For the listing below, report all lines that hold the word "wrist".
##### The data
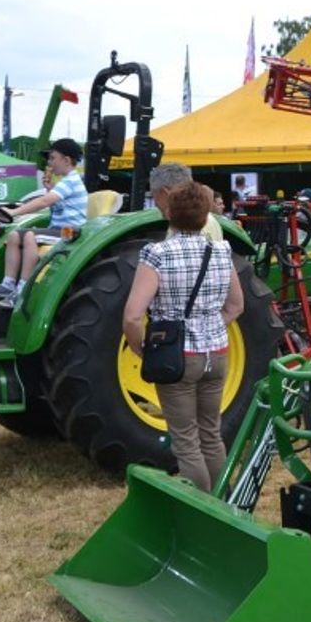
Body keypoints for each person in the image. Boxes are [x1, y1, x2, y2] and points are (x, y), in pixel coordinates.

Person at [123, 182, 244, 492]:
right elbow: (236, 305)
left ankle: (203, 511)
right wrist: (210, 325)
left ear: (168, 214)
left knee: (186, 441)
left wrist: (144, 350)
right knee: (211, 434)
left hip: (177, 357)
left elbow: (133, 316)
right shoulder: (221, 250)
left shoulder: (156, 254)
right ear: (206, 217)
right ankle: (223, 504)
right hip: (216, 353)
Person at [0, 138, 88, 308]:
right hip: (57, 230)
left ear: (66, 160)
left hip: (70, 233)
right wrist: (49, 187)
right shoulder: (65, 183)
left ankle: (23, 290)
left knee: (30, 236)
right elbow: (57, 202)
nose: (49, 163)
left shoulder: (71, 181)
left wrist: (14, 212)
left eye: (52, 158)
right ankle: (8, 284)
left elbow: (45, 202)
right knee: (15, 235)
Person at [149, 162, 224, 242]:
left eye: (154, 195)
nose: (156, 204)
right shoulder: (208, 221)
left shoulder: (186, 227)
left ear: (164, 193)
##########
Task result »
right wrist: (210, 325)
left wrist: (144, 350)
right wrist: (49, 187)
left wrist: (14, 212)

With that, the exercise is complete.